James 1:2 says to let patience have its perfect work in you so that you may be complete, lacking nothing. God wants us to have the best, just like any good parent, but He wants us to be patient and wait for Him. Sure, during the process, patience sucks. We don’t know if it’ll take one, two, five or even ten years to meet our mate, get a promotion or buy a house. I’ve learned this one the really hard way. It’s better to wait for God’s timing than to force something in your hurried timetable. I jumped ahead of God and raced through the process only to marry an abuser that demolished my world, taking everything from me: friends, family, home, car, career, safety, money, etc. It was through that horrible experience that I learned that God’s ways truly are higher than my ways. Also my lack of patience demonstrated a lack of trust in Him. BURN!

Currently, I have a crush. Yep. A crush. Phase 1. There’s a guy that has my attention. I think he’s the bee’s knees. He may or may not feel the same way. Heck, he may not even have a clue that I think he’s spectacular. But for the first time in my life, I’m enjoying the masochistic torture of being attracted to someone without knowing all the answers.

A couple of my girlfriends, well-intentioned as they may be have encouraged me to ask him to coffee or send a text. Harmless, right? “Give him a nudge. Throw him a bone,” they say. But honestly, I’m getting to know him from the sidelines right now. I want to watch and see how he treats others and talks to strangers, friends and family before he’s in hot pursuit and trying to impress me. I want to observe his authentic character. It’s not creepy stalker stuff, more like Crocodile Hunter stuff: “Watch the male wallaby in his natural habitat. See how he carefully searches for his mate. He has no idea we’re here rolling film!” You know you just read that with an Australian accent!

Furthermore, I’m savoring this moment of exploring my attraction and my own motives before I feel obligated to him. I want to be sure I’m not romanticizing him and having vain imaginations! I wouldn’t be able to do any of that if I was obsessing over when he’s going to ask me out. Admittedly, I do wonder from time to time… I’m not getting any younger. But the point is I’m not forcing anything. I’m going with the flow. And maybe midstream, I’ll realize that we’re incompatible or he’ll see a flaw in me that he can’t live with and we’ll just be friends. And right now, that’s okay. No harm, no foul. There’s no pressure.

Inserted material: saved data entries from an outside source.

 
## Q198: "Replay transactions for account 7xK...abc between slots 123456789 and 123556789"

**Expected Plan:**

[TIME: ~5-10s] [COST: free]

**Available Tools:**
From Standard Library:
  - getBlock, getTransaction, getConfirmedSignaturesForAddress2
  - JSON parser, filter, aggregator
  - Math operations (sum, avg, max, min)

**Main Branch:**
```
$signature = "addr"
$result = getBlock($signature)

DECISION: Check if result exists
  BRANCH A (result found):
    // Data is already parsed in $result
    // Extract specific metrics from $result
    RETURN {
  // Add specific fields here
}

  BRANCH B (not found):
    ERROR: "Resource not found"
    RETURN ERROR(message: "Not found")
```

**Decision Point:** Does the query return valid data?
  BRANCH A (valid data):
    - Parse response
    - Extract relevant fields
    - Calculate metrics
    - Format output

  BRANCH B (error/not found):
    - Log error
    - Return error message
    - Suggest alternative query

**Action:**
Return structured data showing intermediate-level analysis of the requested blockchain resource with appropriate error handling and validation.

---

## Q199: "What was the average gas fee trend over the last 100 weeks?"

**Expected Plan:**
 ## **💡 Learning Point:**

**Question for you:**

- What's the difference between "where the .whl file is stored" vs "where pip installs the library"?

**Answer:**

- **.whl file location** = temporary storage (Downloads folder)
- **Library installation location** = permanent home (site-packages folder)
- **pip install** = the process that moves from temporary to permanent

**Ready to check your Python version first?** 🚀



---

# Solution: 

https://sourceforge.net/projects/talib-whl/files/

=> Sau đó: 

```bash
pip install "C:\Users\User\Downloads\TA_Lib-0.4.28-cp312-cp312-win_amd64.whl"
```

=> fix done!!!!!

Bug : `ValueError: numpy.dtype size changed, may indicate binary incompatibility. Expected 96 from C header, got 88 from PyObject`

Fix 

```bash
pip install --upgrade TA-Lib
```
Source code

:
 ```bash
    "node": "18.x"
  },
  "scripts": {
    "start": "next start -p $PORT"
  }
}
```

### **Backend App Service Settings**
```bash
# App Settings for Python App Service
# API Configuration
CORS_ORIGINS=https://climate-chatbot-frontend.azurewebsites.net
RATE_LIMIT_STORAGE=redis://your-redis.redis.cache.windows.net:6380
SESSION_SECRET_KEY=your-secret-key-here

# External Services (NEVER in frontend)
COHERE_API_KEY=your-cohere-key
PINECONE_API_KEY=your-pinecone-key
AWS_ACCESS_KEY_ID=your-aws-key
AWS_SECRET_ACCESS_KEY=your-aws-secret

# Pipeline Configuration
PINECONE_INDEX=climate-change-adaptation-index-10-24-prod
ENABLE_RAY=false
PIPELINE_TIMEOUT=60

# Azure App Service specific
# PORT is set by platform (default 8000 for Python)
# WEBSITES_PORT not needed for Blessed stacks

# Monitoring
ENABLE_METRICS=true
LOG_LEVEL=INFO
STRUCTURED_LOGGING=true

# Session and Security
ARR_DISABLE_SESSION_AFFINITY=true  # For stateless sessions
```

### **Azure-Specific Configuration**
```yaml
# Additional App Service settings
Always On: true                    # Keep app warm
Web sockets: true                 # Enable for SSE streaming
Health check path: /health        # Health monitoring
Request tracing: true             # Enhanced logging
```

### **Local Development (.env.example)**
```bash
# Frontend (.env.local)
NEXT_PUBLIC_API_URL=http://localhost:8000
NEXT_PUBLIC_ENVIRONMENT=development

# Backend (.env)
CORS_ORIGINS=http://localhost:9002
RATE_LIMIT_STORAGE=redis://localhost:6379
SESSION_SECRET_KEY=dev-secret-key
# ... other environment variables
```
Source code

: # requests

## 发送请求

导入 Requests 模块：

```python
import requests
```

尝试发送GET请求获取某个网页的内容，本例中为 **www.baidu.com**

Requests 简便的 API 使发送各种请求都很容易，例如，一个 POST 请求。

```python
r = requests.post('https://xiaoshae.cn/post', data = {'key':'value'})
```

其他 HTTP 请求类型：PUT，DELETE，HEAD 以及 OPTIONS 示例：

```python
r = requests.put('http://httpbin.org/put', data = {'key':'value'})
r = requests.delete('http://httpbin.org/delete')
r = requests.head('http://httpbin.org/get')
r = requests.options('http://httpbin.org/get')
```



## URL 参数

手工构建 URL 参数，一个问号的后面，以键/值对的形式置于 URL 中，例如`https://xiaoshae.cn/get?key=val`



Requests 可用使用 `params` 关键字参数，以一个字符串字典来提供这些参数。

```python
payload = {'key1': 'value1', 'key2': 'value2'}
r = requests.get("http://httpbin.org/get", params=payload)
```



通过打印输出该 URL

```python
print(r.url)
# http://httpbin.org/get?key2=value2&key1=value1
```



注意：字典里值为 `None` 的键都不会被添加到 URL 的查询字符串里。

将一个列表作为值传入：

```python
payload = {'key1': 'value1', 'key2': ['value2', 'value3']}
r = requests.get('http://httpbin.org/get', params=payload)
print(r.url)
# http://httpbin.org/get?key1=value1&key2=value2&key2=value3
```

The thing of it is in time I may no longer feel butterflies when he smiles at me. Or hear my heart thump overwhelmingly in my ears when he accidentally brushes my hand. There may be a time when Fourth of July fireworks don’t go off when I unexpectedly see him at the store. So I’d like to collect as many of those moments as I can. So one day way down the road if he makes me angry I can recall the heavenly way he smells and realize maybe I wasn’t so mad after all.